Consegna: Trascrivi senza modifiche il brano dell'articolo sugli incentivi per assumere i giovani che comincia con "Quanto costa assumere" e si chiude con "il giovane assunto.".

Testo di riferimento:
Quanto costa assumere un giovane, quanto pesano gli incentivi: ecco tutta la verità

Eleonora Voltolina

Eleonora Voltolina

Scritto il 20 Lug 2013 in Articolo 36

Oggi la Repubblica degli Stagisti fa una simulazione. Si mette nei panni di un datore di lavoro che ha bisogno di assumere un giovane, e deve decidere come farlo. Si tratta di un signore informato, che legge i giornali, e che sa che il governo ha messo a punto una manovra che incentiva il lavoro giovanile dando un bonus alle aziende che assumono. Sa anche che ormai da anni il ministero del Lavoro invita le imprese ad assumere gli under 30 con una speciale tipologia contrattuale, chiamata «apprendistato», che prevede sgravi molto appetibili per le aziende, anche se comporta l’onere di attivare un percorso di formazione per il giovane assunto.

Materiale fornito:
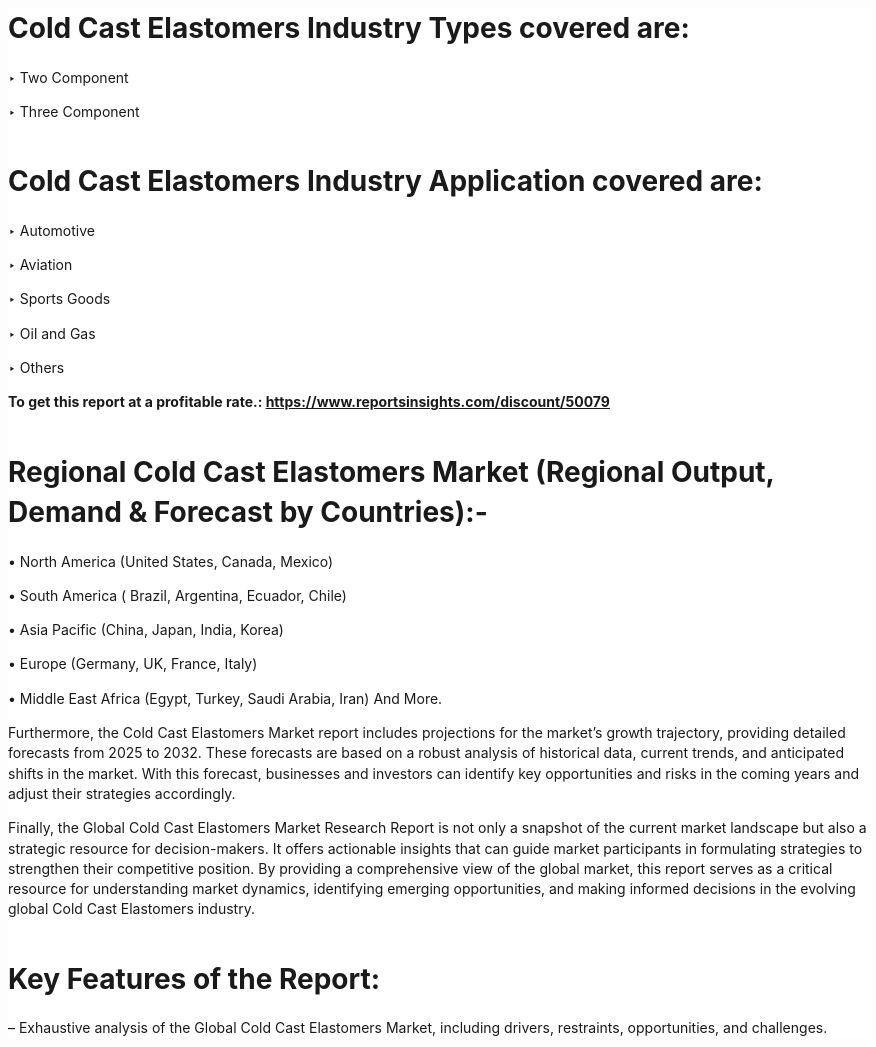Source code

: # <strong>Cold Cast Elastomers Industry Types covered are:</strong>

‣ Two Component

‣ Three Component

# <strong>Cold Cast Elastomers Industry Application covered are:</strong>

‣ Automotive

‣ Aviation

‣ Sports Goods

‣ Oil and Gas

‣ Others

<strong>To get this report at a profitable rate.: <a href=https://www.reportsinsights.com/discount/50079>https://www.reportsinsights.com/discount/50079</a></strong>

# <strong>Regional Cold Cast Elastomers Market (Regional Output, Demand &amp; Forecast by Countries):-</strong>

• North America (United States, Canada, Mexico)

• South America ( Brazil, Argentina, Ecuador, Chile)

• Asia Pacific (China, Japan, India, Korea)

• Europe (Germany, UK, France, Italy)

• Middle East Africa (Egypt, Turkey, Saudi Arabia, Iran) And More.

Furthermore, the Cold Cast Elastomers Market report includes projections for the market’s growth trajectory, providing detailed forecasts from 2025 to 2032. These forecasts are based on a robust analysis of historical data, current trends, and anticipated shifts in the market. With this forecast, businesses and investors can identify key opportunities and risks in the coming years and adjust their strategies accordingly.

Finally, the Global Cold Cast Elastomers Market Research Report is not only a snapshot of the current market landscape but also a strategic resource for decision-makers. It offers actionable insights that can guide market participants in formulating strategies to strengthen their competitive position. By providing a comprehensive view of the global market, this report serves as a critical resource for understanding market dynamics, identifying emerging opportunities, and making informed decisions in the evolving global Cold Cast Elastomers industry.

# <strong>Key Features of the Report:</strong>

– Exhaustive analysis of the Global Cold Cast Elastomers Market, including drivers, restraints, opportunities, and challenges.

==

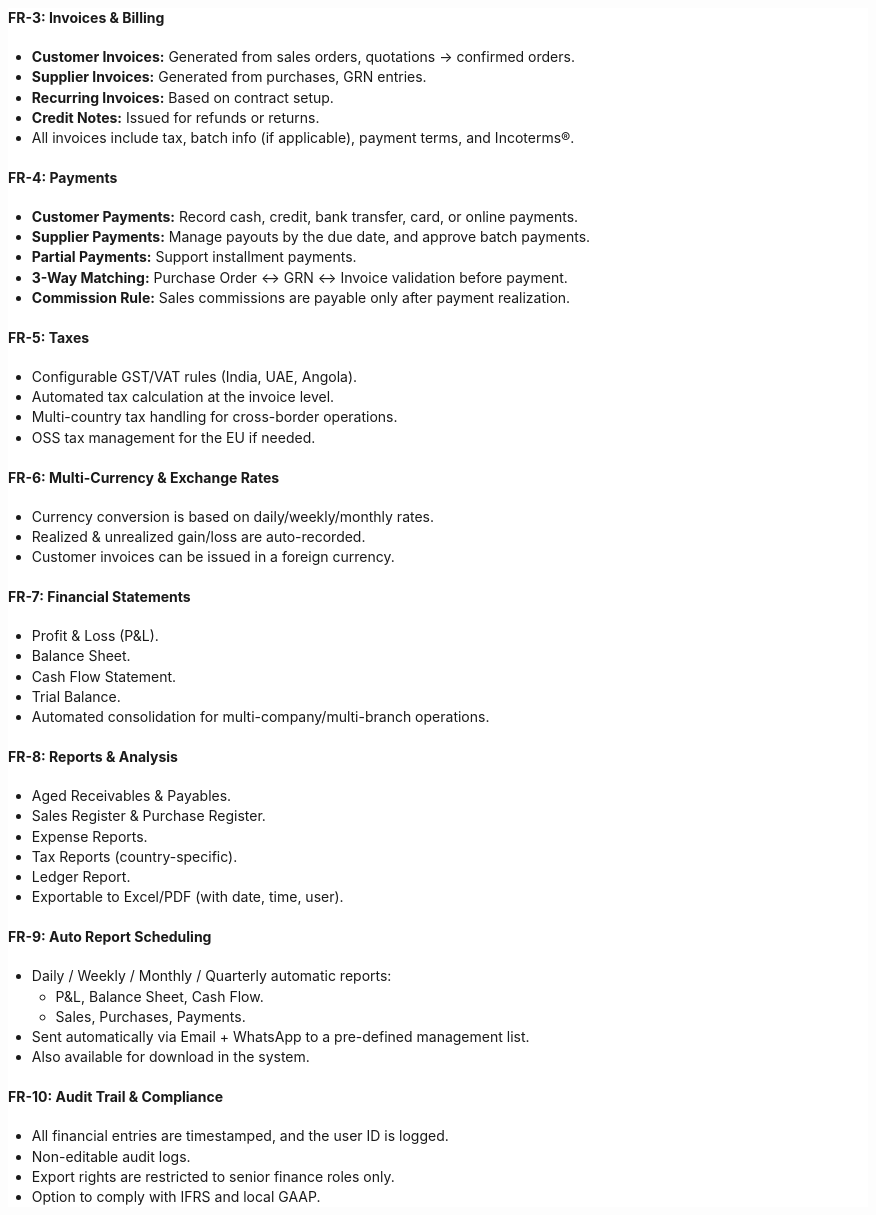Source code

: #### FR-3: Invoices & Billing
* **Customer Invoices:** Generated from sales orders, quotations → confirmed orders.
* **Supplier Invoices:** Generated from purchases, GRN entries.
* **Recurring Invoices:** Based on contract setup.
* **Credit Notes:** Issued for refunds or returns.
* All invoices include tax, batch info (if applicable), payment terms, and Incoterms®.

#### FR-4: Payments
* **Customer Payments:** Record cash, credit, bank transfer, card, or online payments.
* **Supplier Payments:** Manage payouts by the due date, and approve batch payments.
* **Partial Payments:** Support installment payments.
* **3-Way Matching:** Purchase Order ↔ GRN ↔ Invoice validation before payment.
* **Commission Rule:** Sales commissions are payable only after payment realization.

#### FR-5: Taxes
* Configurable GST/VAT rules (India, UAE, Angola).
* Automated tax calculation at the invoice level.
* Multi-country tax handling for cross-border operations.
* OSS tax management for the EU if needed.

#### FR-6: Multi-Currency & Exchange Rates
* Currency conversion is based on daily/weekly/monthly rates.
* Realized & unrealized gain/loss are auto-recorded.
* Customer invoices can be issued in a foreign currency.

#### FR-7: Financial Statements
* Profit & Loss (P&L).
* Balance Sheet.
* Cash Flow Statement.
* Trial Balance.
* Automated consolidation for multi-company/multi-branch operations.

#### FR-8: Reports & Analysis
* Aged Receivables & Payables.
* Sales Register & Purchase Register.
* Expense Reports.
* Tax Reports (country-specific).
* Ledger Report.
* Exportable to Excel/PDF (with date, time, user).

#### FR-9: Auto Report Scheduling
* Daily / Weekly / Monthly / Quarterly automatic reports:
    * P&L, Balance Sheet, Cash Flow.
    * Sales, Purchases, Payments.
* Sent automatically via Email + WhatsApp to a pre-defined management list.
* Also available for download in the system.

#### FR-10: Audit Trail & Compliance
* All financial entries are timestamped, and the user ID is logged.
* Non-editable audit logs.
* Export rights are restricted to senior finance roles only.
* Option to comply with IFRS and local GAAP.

==

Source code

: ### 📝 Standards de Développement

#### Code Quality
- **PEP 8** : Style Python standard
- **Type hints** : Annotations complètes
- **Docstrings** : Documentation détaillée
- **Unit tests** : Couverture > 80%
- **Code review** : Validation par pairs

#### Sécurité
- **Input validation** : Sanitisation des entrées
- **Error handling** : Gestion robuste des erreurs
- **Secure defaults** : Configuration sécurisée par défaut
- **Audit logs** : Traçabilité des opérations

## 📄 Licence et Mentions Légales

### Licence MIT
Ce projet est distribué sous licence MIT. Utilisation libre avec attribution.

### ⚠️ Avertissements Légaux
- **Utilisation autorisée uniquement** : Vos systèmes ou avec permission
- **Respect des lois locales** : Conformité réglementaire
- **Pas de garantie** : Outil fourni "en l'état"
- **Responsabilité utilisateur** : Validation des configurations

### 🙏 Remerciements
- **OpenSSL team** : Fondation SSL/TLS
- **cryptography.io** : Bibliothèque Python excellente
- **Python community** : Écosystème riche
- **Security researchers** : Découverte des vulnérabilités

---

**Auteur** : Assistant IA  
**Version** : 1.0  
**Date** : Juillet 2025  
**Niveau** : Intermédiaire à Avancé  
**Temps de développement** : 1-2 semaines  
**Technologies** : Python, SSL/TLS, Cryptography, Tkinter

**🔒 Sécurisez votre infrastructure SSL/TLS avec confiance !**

Soluzione:
Quanto costa assumere un giovane, quanto pesano gli incentivi: ecco tutta la verità

Eleonora Voltolina

Eleonora Voltolina

Scritto il 20 Lug 2013 in Articolo 36

Oggi la Repubblica degli Stagisti fa una simulazione. Si mette nei panni di un datore di lavoro che ha bisogno di assumere un giovane, e deve decidere come farlo. Si tratta di un signore informato, che legge i giornali, e che sa che il governo ha messo a punto una manovra che incentiva il lavoro giovanile dando un bonus alle aziende che assumono. Sa anche che ormai da anni il ministero del Lavoro invita le imprese ad assumere gli under 30 con una speciale tipologia contrattuale, chiamata «apprendistato», che prevede sgravi molto appetibili per le aziende, anche se comporta l’onere di attivare un percorso di formazione per il giovane assunto.